ParameterTypeDefaultDescription
targetstring.Directory path to organize
strategyenumtypeOrganization strategy: type, domain, date, or custom
executebooleanfalseApply changes instead of dry run preview
rewrite_importsbooleantrueAutomatically update import paths after moving files
ignore_patternslist[node_modules, .git]Glob patterns for directories and files to skip

Best Practices

  1. Always Run Dry Mode First The default dry run mode previews every planned move without touching the filesystem. Review the full plan before adding --execute to ensure no critical files are misclassified or moved to unexpected locations.

  2. Commit Before Organizing Create a clean git commit before running the organizer so you can easily revert with git checkout if the reorganization produces unexpected results. The command modifies many files simultaneously and manual undo is impractical.

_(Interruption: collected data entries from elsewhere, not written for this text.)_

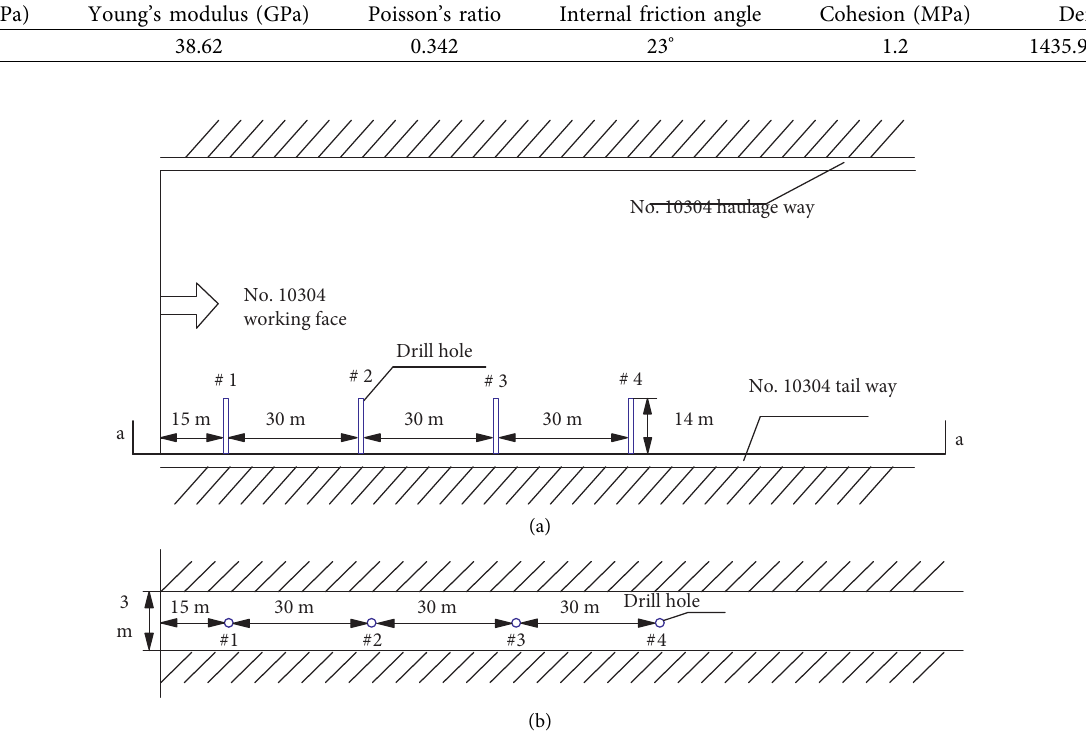
Table 1: The mechanical parameters of coal body in Xinglongzhuang Coal Mine.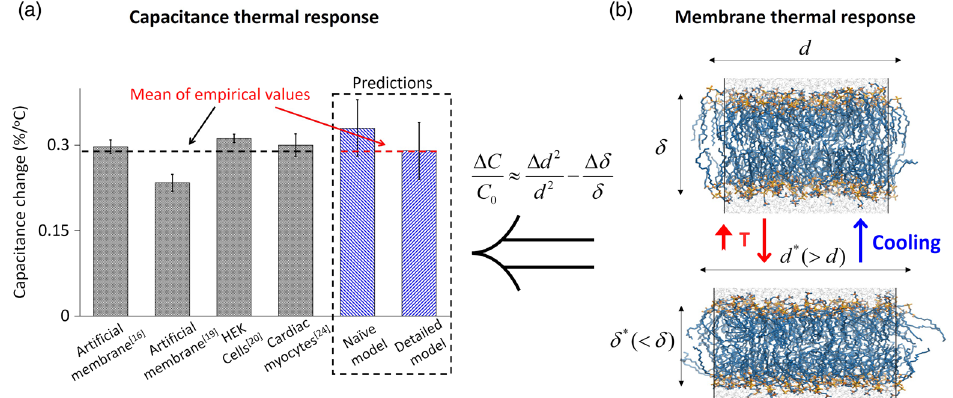
FIG. 1. Universal membrane capacitance thermal response rate, explained by membrane dimensional changes. (a) Membrane capacitance change rates measured in different studies and preparations (gray bars) versus predictions from the thermal dimensional response of POPC membrane bilayers (naive plate capacitor model), and from a detailed biophysical model accounting for spatial charge distribution. (b) Schematized membrane thinning and area expansion under temperature elevation. This observed process [30 – 33] is thought to result from an increase in the phospholipid molecules ’ fatty acid chains trans-gauche rotational isomerization, which shortens the tails ’ effective length and increases the area per phospholipid molecule. Biophysically, these two phenomena contribute to a predictable increase in both the membrane hydrophobic core ’ s and total capacitance. Error bars for the direct capacitance measurements are (cid:1) s : e : m, and for the model predictions are (cid:1) chi-squares distribution-related uncertainty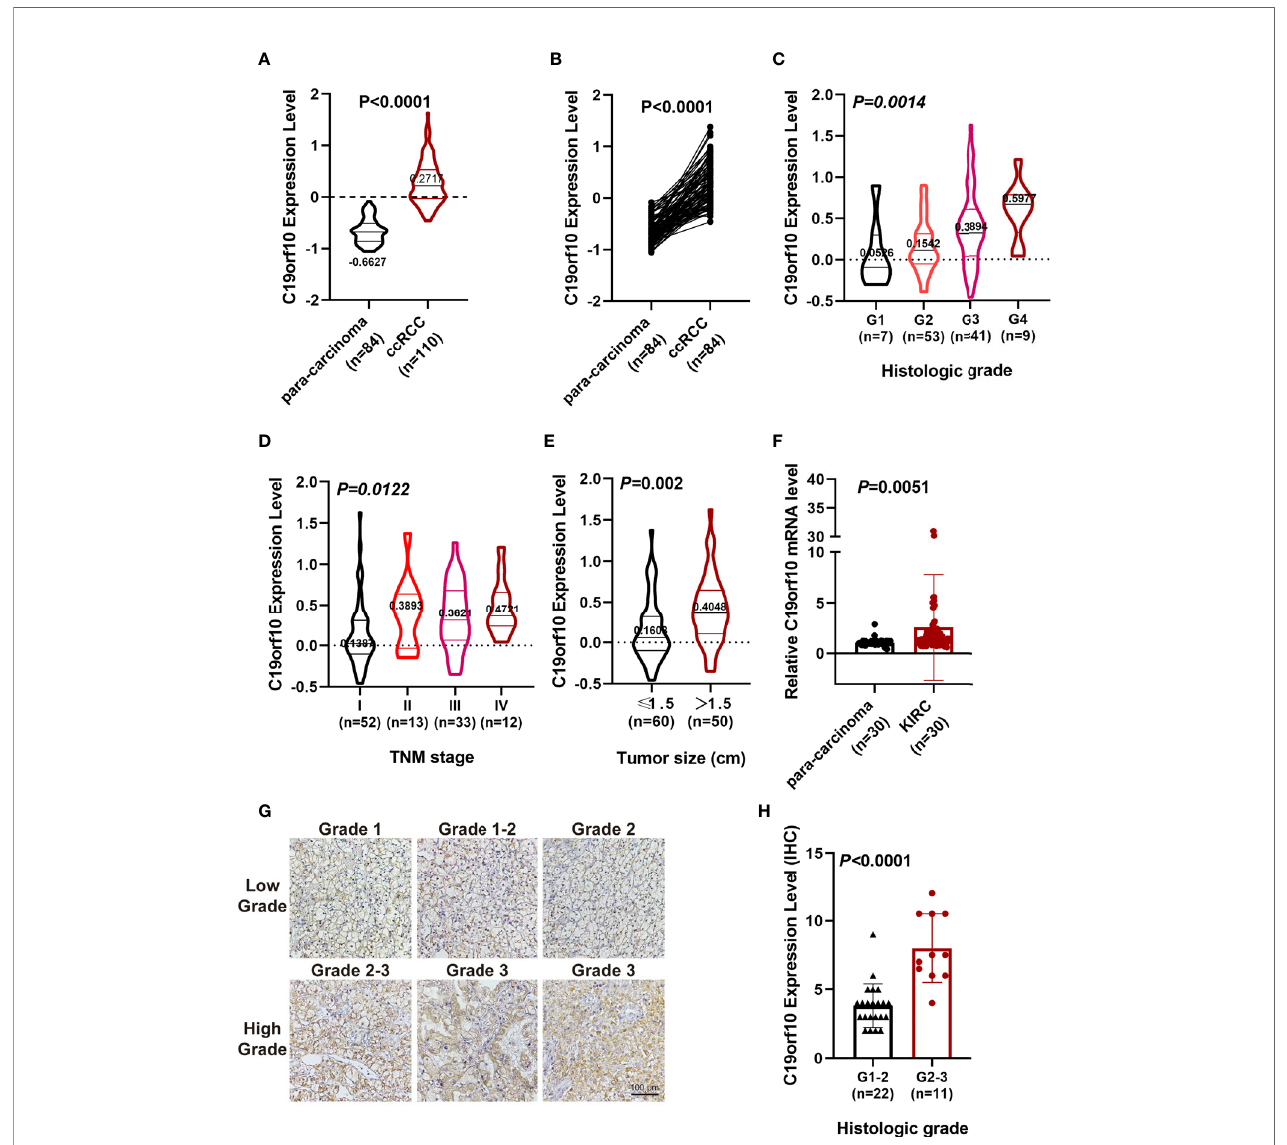
FIGURE 2 | C19orf10 protein up-regulated in CPTAC database and associates with KIRC clinical pathology. (A) C19orf10 protein expression in KIRC in CPTAC dataset. (B) C19orf10 protein expression in 84 paired KIRC in CPTAC dataset. (C – E) Relative protein expression level of C19orf10 in CPTAC dataset with differential histologic grade (C) , TNM stage (D) and tumor size (E) . (F) C19orf10 expression in 30 paired KIRC samples by qPCR detection, n=30. (G) Representative immunohistochemical images of C19orf10 in differential histologic grade in KIRC tissues. Scale bar, 100 m m. (H) Elevated C19orf10 expression in high grade KIRC tissues (grade 2-3, grade 3) compared with low grade ones (grade 1, grade 1-2 and grade 2). The numbers of samples are indicated in fi gures, Mean ± SD is shown. P values are calculated by Student ’ s t-test or one-way ANOVA and indicated in fi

  3. Use Domain Strategy for Feature-Based Codebases If your project follows a feature-based architecture where each feature has its own components, hooks, and utilities, use the domain strategy to keep related files together rather than splitting them by type across the entire project.

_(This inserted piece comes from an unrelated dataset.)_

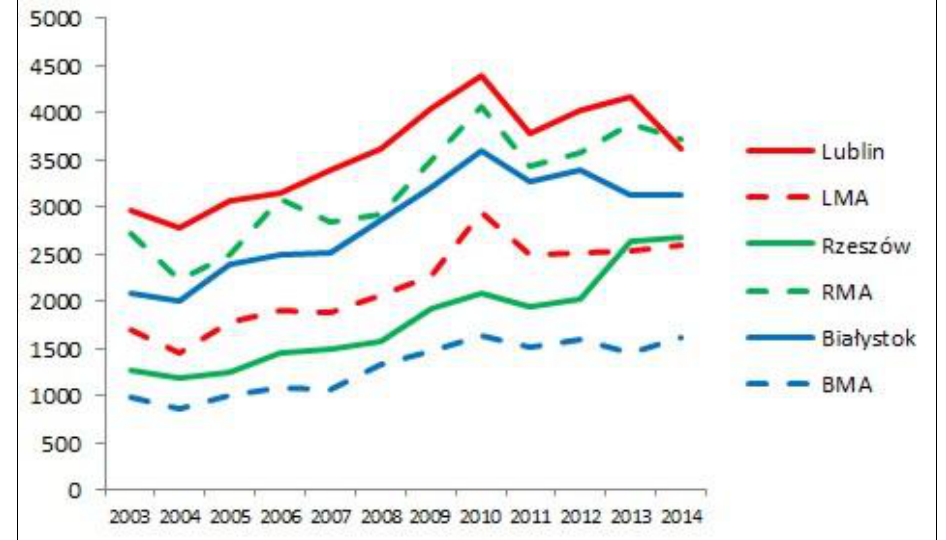
Fig. 9. Entities newly registered in the REGON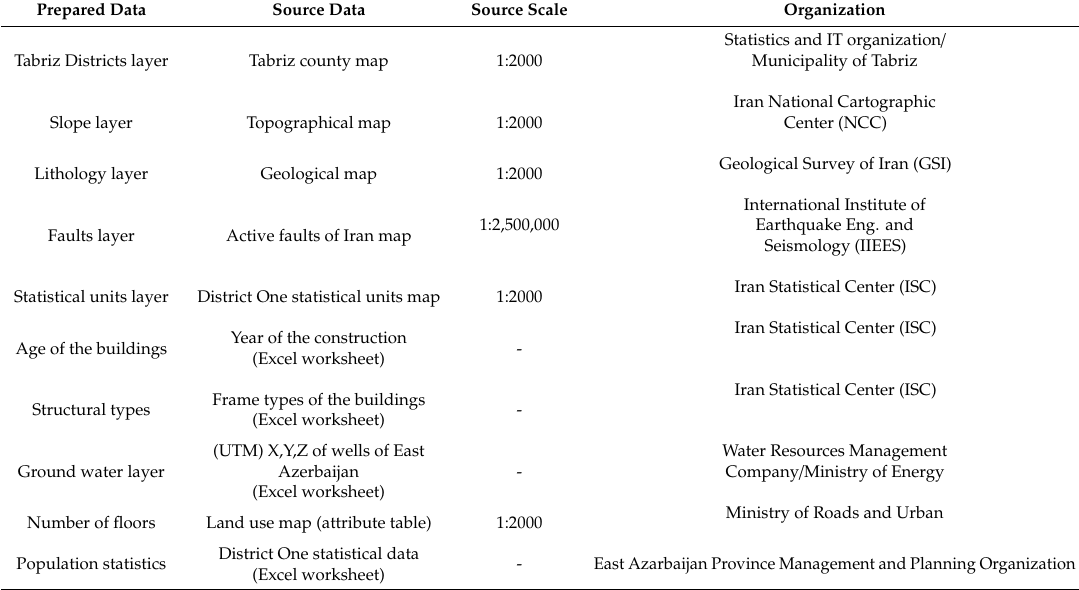
Table 1. The used data and the providing organizations.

  4. Configure Ignore Patterns for Generated Files Build output directories, generated types, and vendor bundles should be excluded from organization. Add them to ignore_patterns to prevent the command from moving files that will be regenerated on the next build.

  5. Run Import Rewriting Separately for Large Projects In repositories with thousands of files, import rewriting can take significant time. Run the organizer with --rewrite_imports=false first to verify file moves, then run a dedicated import update pass to catch and fix all broken references.

Common Issues

  1. Circular import detected after reorganization Moving files can surface hidden circular dependencies that previously worked due to module resolution order. Use the --detect-cycles flag to identify circular imports before and after organization and resolve them by extracting shared code into a separate module.

  2. CSS module imports break after file moves CSS Modules use relative paths that the import rewriter may not update if the CSS file references images or fonts with relative URLs. Manually verify that asset references in moved CSS files still resolve correctly.

  3. Git history lost for moved files Git tracks file moves as delete + create unless the content similarity threshold is met. Use git log --follow on moved files to verify history is preserved, and consider using git mv for critical files where history tracking is essential.